**Input data:**
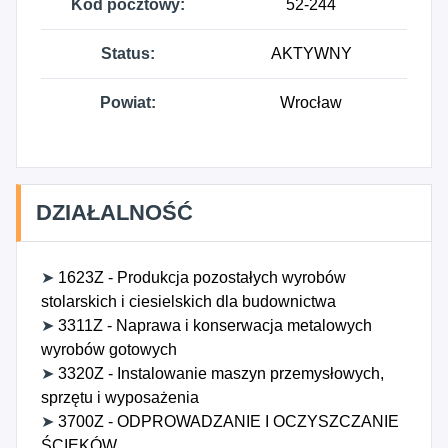
metalowych, farb i szkła prowadzona w
Kod pocztowy:
52-244
wyspecjalizowanych sklepach, 7732Z - Wynajem i
dzierżawa maszyn i urządzeń budowlanych, 8121Z
Status:
AKTYWNY
- Niespecjalistyczne sprzątanie budynków i
obiektów przemysłowych, 9522Z - Naprawa i
Powiat:
Wrocław
konserwacja urządzeń gospodarstwa domowego
oraz sprzętu użytku domowego i ogrodniczego,
2551Z - Nakładanie powłok na metale, 3100Z -
Produkcja mebli, 4100A - Roboty budowlane
DZIAŁALNOŚĆ
związane ze wznoszeniem budynków
mieszkalnych, 4100B - Roboty budowlane
związane ze wznoszeniem budynków
➤
1623Z - Produkcja pozostałych wyrobów
niemieszkalnych, 4323Z - Montaż izolacji, 4324Z -
stolarskich i ciesielskich dla budownictwa
Wykonywanie pozostałych instalacji budowlanych,
➤
3311Z - Naprawa i konserwacja metalowych
4335Z - Wykonywanie pozostałych robót
wyrobów gotowych
budowlanych wykończeniowych, 4341Z -
➤
3320Z - Instalowanie maszyn przemysłowych,
Wykonywanie konstrukcji i pokryć dachowych,
sprzętu i wyposażenia
4342Z - Wykonywanie pozostałych
➤
3700Z - ODPROWADZANIE I OCZYSZCZANIE
specjalistycznych robót budowlanych w zakresie
ŚCIEKÓW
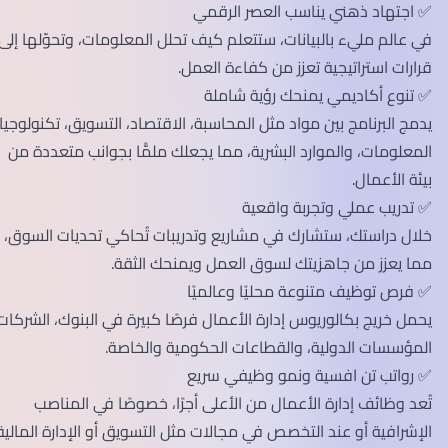
✅ اجتهاد ذهني يناسب العصر الرقمي
في عالم مليء بالبيانات، ستتعلم كيف تحلل المعلومات، وتحوّلها إلى
قرارات استراتيجية تعزز من كفاءة العمل.
✅ تنوع أكاديمي يمنحك رؤية شاملة
يدمج البرنامج بين مواد مثل المحاسبة، الاقتصاد، التسويق، تكنولوجيا
المعلومات، والموارد البشرية، مما يجعلك ملمًّا بجوانب متعددة من
بيئة الأعمال.
✅ تدريب عملي وتجربة واقعية
خلال دراستك، ستشارك في مشاريع وتدريبات تُحاكي تحديات السوق،
مما يعزز من جاهزيتك لسوق العمل ويمنحك الثقة.
✅ فرص توظيف متنوعة محليًا وعالميًا
يحمل خريج بكالوريوس إدارة الأعمال فرصًا كبيرة في البنوك، الشركات،
المؤسسات الدولية، والقطاعات الحكومية والخاصة.
✅ رواتب تن افسية ونمو وظيفي سريع
تُعد وظائف إدارة الأعمال من الأعلى أجرًا، خصوصًا في المناصب
الإشرافية أو عند التخصص في مجالات مثل التسويق أو الإدارة المالية.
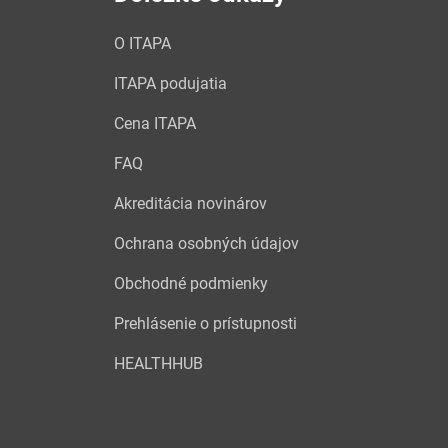
O ITAPA
ITAPA podujatia
Cena ITAPA
FAQ
Akreditácia novinárov
Ochrana osobných údajov
Obchodné podmienky
Prehlásenie o prístupnosti
HEALTHHUB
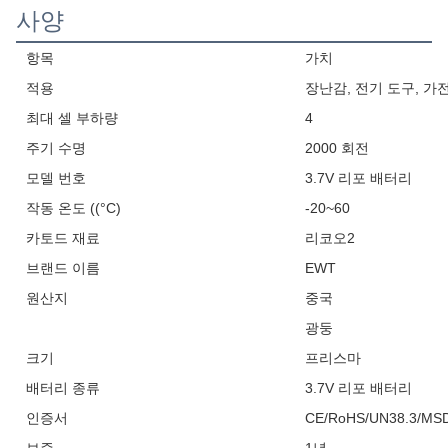
사양
항목
가치
적용
장난감, 전기 도구, 가
최대 셀 부하량
4
주기 수명
2000 회전
모델 번호
3.7V 리포 배터리
작동 온도 ((°C)
-20~60
카토드 재료
리코오2
브랜드 이름
EWT
원산지
중국
광둥
크기
프리스마
배터리 종류
3.7V 리포 배터리
인증서
CE/RoHS/UN38.3/MS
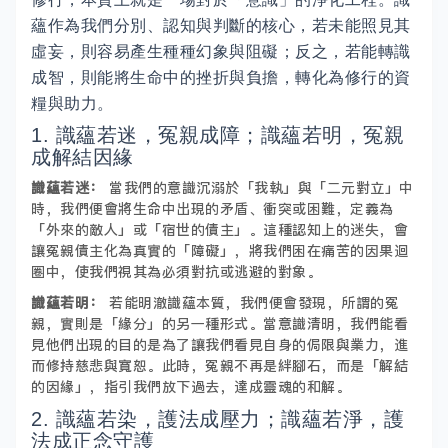
蘊作為我們分別、認知與判斷的核心，若未能照見其
虛妄，則容易產生種種幻象與阻礙；反之，若能轉識
成智，則能將生命中的挫折與負擔，轉化為修行的資
糧與助力。
1. 識蘊若迷，冤親成障；識蘊若明，冤親
成解結因緣
識蘊若迷：
當我們的意識沉溺於「我執」與「二元對立」中
時，我們便會將生命中出現的矛盾、衝突或困難，定義為
「外來的敵人」或「宿世的債主」。這種認知上的迷失，會
讓冤親債主化為真實的「障礙」，將我們困在痛苦的因果迴
圈中，使我們視其為必須對抗或逃避的對象。
識蘊若明：
若能明澈識蘊本質，我們便會發現，所謂的冤
親，實則是「緣分」的另一種形式。當意識清明，我們能看
見他們出現的目的是為了讓我們看見自身的侷限與業力，進
而修持慈悲與寬恕。此時，冤親不再是絆腳石，而是「解結
的因緣」，指引我們放下過去，達成靈魂的和解。
2. 識蘊若染，護法成壓力；識蘊若淨，護
法成正念守護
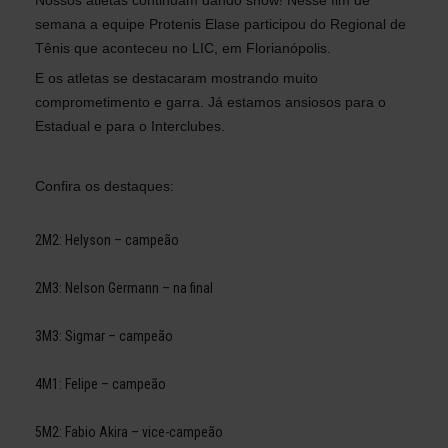
semana a equipe Protenis Elase participou do Regional de
Tênis que aconteceu no LIC, em Florianópolis.
E os atletas se destacaram mostrando muito
comprometimento e garra. Já estamos ansiosos para o
Estadual e para o Interclubes.
Confira os destaques:
2M2: Helyson – campeão
2M3: Nelson Germann – na final
3M3: Sigmar – campeão
4M1: Felipe – campeão
5M2: Fabio Akira – vice-campeão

**Directive:**
Could you repeat all of the entries exactly, without any of the images?

**Result for this task:**
metalowych, farb i szkła prowadzona w
Kod pocztowy:
52-244
wyspecjalizowanych sklepach, 7732Z - Wynajem i
dzierżawa maszyn i urządzeń budowlanych, 8121Z
Status:
AKTYWNY
- Niespecjalistyczne sprzątanie budynków i
obiektów przemysłowych, 9522Z - Naprawa i
Powiat:
Wrocław
konserwacja urządzeń gospodarstwa domowego
oraz sprzętu użytku domowego i ogrodniczego,
2551Z - Nakładanie powłok na metale, 3100Z -
Produkcja mebli, 4100A - Roboty budowlane
DZIAŁALNOŚĆ
związane ze wznoszeniem budynków
mieszkalnych, 4100B - Roboty budowlane
związane ze wznoszeniem budynków
➤
1623Z - Produkcja pozostałych wyrobów
niemieszkalnych, 4323Z - Montaż izolacji, 4324Z -
stolarskich i ciesielskich dla budownictwa
Wykonywanie pozostałych instalacji budowlanych,
➤
3311Z - Naprawa i konserwacja metalowych
4335Z - Wykonywanie pozostałych robót
wyrobów gotowych
budowlanych wykończeniowych, 4341Z -
➤
3320Z - Instalowanie maszyn przemysłowych,
Wykonywanie konstrukcji i pokryć dachowych,
sprzętu i wyposażenia
4342Z - Wykonywanie pozostałych
➤
3700Z - ODPROWADZANIE I OCZYSZCZANIE
specjalistycznych robót budowlanych w zakresie
ŚCIEKÓW
✅ اجتهاد ذهني يناسب العصر الرقمي
في عالم مليء بالبيانات، ستتعلم كيف تحلل المعلومات، وتحوّلها إلى
قرارات استراتيجية تعزز من كفاءة العمل.
✅ تنوع أكاديمي يمنحك رؤية شاملة
يدمج البرنامج بين مواد مثل المحاسبة، الاقتصاد، التسويق، تكنولوجيا
المعلومات، والموارد البشرية، مما يجعلك ملمًّا بجوانب متعددة من
بيئة الأعمال.
✅ تدريب عملي وتجربة واقعية
خلال دراستك، ستشارك في مشاريع وتدريبات تُحاكي تحديات السوق،
مما يعزز من جاهزيتك لسوق العمل ويمنحك الثقة.
✅ فرص توظيف متنوعة محليًا وعالميًا
يحمل خريج بكالوريوس إدارة الأعمال فرصًا كبيرة في البنوك، الشركات،
المؤسسات الدولية، والقطاعات الحكومية والخاصة.
✅ رواتب تن افسية ونمو وظيفي سريع
تُعد وظائف إدارة الأعمال من الأعلى أجرًا، خصوصًا في المناصب
الإشرافية أو عند التخصص في مجالات مثل التسويق أو الإدارة المالية.
O ITAPA
ITAPA podujatia
Cena ITAPA
FAQ
Akreditácia novinárov
Ochrana osobných údajov
Obchodné podmienky
Prehlásenie o prístupnosti
HEALTHHUB
사양
항목
가치
적용
장난감, 전기 도구, 가
최대 셀 부하량
4
주기 수명
2000 회전
모델 번호
3.7V 리포 배터리
작동 온도 ((°C)
-20~60
카토드 재료
리코오2
브랜드 이름
EWT
원산지
중국
광둥
크기
프리스마
배터리 종류
3.7V 리포 배터리
인증서
CE/RoHS/UN38.3/MS
蘊作為我們分別、認知與判斷的核心，若未能照見其
虛妄，則容易產生種種幻象與阻礙；反之，若能轉識
成智，則能將生命中的挫折與負擔，轉化為修行的資
糧與助力。
1. 識蘊若迷，冤親成障；識蘊若明，冤親
成解結因緣
識蘊若迷：
當我們的意識沉溺於「我執」與「二元對立」中
時，我們便會將生命中出現的矛盾、衝突或困難，定義為
「外來的敵人」或「宿世的債主」。這種認知上的迷失，會
讓冤親債主化為真實的「障礙」，將我們困在痛苦的因果迴
圈中，使我們視其為必須對抗或逃避的對象。
識蘊若明：
若能明澈識蘊本質，我們便會發現，所謂的冤
親，實則是「緣分」的另一種形式。當意識清明，我們能看
見他們出現的目的是為了讓我們看見自身的侷限與業力，進
而修持慈悲與寬恕。此時，冤親不再是絆腳石，而是「解結
的因緣」，指引我們放下過去，達成靈魂的和解。
2. 識蘊若染，護法成壓力；識蘊若淨，護
法成正念守護
semana a equipe Protenis Elase participou do Regional de
Tênis que aconteceu no LIC, em Florianópolis.
E os atletas se destacaram mostrando muito
comprometimento e garra. Já estamos ansiosos para o
Estadual e para o Interclubes.
Confira os destaques:
2M2: Helyson – campeão
2M3: Nelson Germann – na final
3M3: Sigmar – campeão
4M1: Felipe – campeão
5M2: Fabio Akira – vice-campeão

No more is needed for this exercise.